My OB told me very bluntly that if my protein this time around was over 300mg, he would induce me today and I would deliver Isabella on Monday (tomorrow). So during my lovely stay, I had my blood pressure checked every four hours, they checked the baby's heartbeat at the same time. They weighed me Friday night and then again on Saturday to make sure there was no sudden weight gain, as is common with pre-e. Nope. I actually lose a pound somehow. No swelling, no headaches, no spots before my eyes, nothing. This was the point of being there, to rule out pre-eclampsia and make sure Isabella didn't need to be delivered right away. 

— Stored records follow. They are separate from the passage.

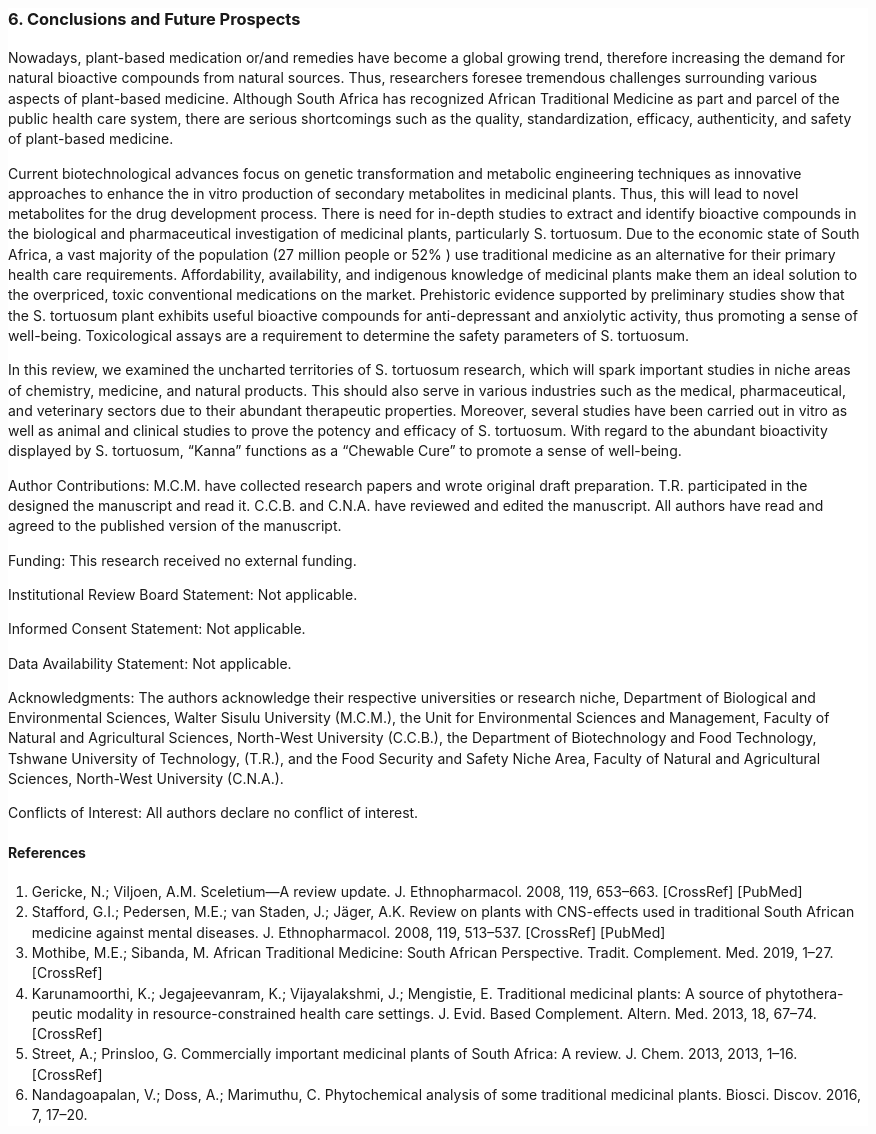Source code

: ### 6. Conclusions and Future Prospects

Nowadays, plant-based medication or/and remedies have become a global growing trend, therefore increasing the demand for natural bioactive compounds from natural sources. Thus, researchers foresee tremendous challenges surrounding various aspects of plant-based medicine. Although South Africa has recognized African Traditional Medicine as part and parcel of the public health care system, there are serious shortcomings such as the quality, standardization, efficacy, authenticity, and safety of plant-based medicine.

Current biotechnological advances focus on genetic transformation and metabolic engineering techniques as innovative approaches to enhance the in vitro production of secondary metabolites in medicinal plants. Thus, this will lead to novel metabolites for the drug development process. There is need for in-depth studies to extract and identify bioactive compounds in the biological and pharmaceutical investigation of medicinal plants, particularly S. tortuosum. Due to the economic state of South Africa, a vast majority of the population (27 million people or $5 2 \%$ ) use traditional medicine as an alternative for their primary health care requirements. Affordability, availability, and indigenous knowledge of medicinal plants make them an ideal solution to the overpriced, toxic conventional medications on the market. Prehistoric evidence supported by preliminary studies show that the S. tortuosum plant exhibits useful bioactive compounds for anti-depressant and anxiolytic activity, thus promoting a sense of well-being. Toxicological assays are a requirement to determine the safety parameters of S. tortuosum.

In this review, we examined the uncharted territories of S. tortuosum research, which will spark important studies in niche areas of chemistry, medicine, and natural products. This should also serve in various industries such as the medical, pharmaceutical, and veterinary sectors due to their abundant therapeutic properties. Moreover, several studies have been carried out in vitro as well as animal and clinical studies to prove the potency and efficacy of S. tortuosum. With regard to the abundant bioactivity displayed by S. tortuosum, “Kanna” functions as a “Chewable Cure” to promote a sense of well-being.

Author Contributions: M.C.M. have collected research papers and wrote original draft preparation. T.R. participated in the designed the manuscript and read it. C.C.B. and C.N.A. have reviewed and edited the manuscript. All authors have read and agreed to the published version of the manuscript.

Funding: This research received no external funding.

Institutional Review Board Statement: Not applicable.

Informed Consent Statement: Not applicable.

Data Availability Statement: Not applicable.

Acknowledgments: The authors acknowledge their respective universities or research niche, Department of Biological and Environmental Sciences, Walter Sisulu University (M.C.M.), the Unit for Environmental Sciences and Management, Faculty of Natural and Agricultural Sciences, North-West University (C.C.B.), the Department of Biotechnology and Food Technology, Tshwane University of Technology, (T.R.), and the Food Security and Safety Niche Area, Faculty of Natural and Agricultural Sciences, North-West University (C.N.A.).

Conflicts of Interest: All authors declare no conflict of interest.

#### References

1. Gericke, N.; Viljoen, A.M. Sceletium—A review update. J. Ethnopharmacol. 2008, 119, 653–663. [CrossRef] [PubMed]   
2. Stafford, G.I.; Pedersen, M.E.; van Staden, J.; Jäger, A.K. Review on plants with CNS-effects used in traditional South African medicine against mental diseases. J. Ethnopharmacol. 2008, 119, 513–537. [CrossRef] [PubMed]   
3. Mothibe, M.E.; Sibanda, M. African Traditional Medicine: South African Perspective. Tradit. Complement. Med. 2019, 1–27. [CrossRef]   
4. Karunamoorthi, K.; Jegajeevanram, K.; Vijayalakshmi, J.; Mengistie, E. Traditional medicinal plants: A source of phytothera-peutic modality in resource-constrained health care settings. J. Evid. Based Complement. Altern. Med. 2013, 18, 67–74. [CrossRef]   
5. Street, A.; Prinsloo, G. Commercially important medicinal plants of South Africa: A review. J. Chem. 2013, 2013, 1–16. [CrossRef]   
6. Nandagoapalan, V.; Doss, A.; Marimuthu, C. Phytochemical analysis of some traditional medicinal plants. Biosci. Discov. 2016, 7, 17–20.   
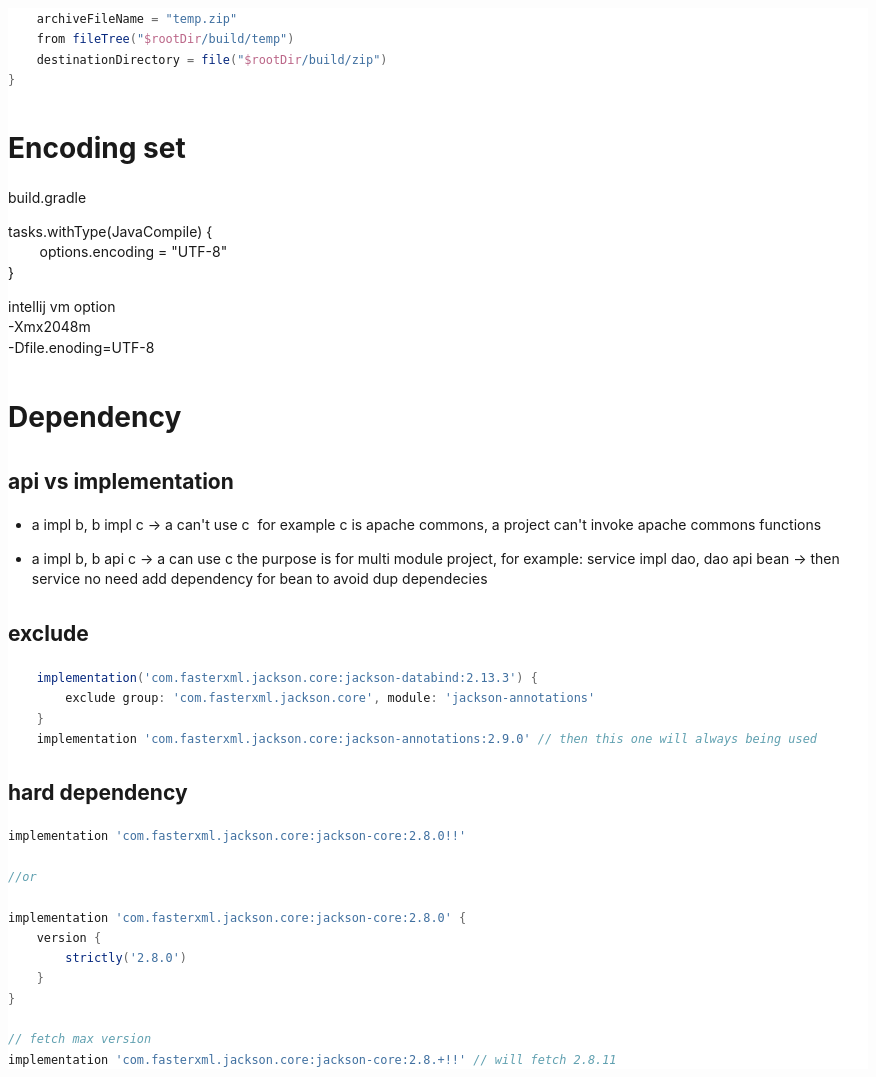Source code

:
 ```groovy
    archiveFileName = "temp.zip"
    from fileTree("$rootDir/build/temp")
    destinationDirectory = file("$rootDir/build/zip")
}
```

# Encoding set
build.gradle

tasks.withType(JavaCompile) {  
        options.encoding = "UTF-8"  
}

intellij vm option  
-Xmx2048m  
-Dfile.enoding=UTF-8

# Dependency
## api vs implementation

- a impl b, b impl c -> a can't use c
 for example c is apache commons, a project can't invoke apache commons functions

- a impl b, b api c -> a can use c
the purpose is for multi module project, for example:
service impl dao, dao api bean -> then service no need add dependency for bean to avoid dup dependecies

## exclude
```groovy
    implementation('com.fasterxml.jackson.core:jackson-databind:2.13.3') {  
        exclude group: 'com.fasterxml.jackson.core', module: 'jackson-annotations'  
    }
    implementation 'com.fasterxml.jackson.core:jackson-annotations:2.9.0' // then this one will always being used
```

## hard dependency
```groovy
implementation 'com.fasterxml.jackson.core:jackson-core:2.8.0!!'

//or

implementation 'com.fasterxml.jackson.core:jackson-core:2.8.0' {  
    version {  
        strictly('2.8.0')  
    }  
}

// fetch max version
implementation 'com.fasterxml.jackson.core:jackson-core:2.8.+!!' // will fetch 2.8.11
```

So last night, after 9pm, they told me I could go home. My protein is pushing close to the 300mg mark, though, and that makes me nervous. I have to make an appointment tomorrow to meet with my doctor tomorrow. I don't know what he's going to say other than I imagine we're going to talk about how much longer I can keep going with this pregnancy before Isabella needs to come out. I'm hoping he will agree to two more weeks. Take her out in two weeks, that's only a few days shy of full-term. I can deal with that. We shall see what he says. But almost 100% guaranteed, Isabella will be here before August 4th. She'll arrive in July, it's just a matter of when. I'll keep you all posted!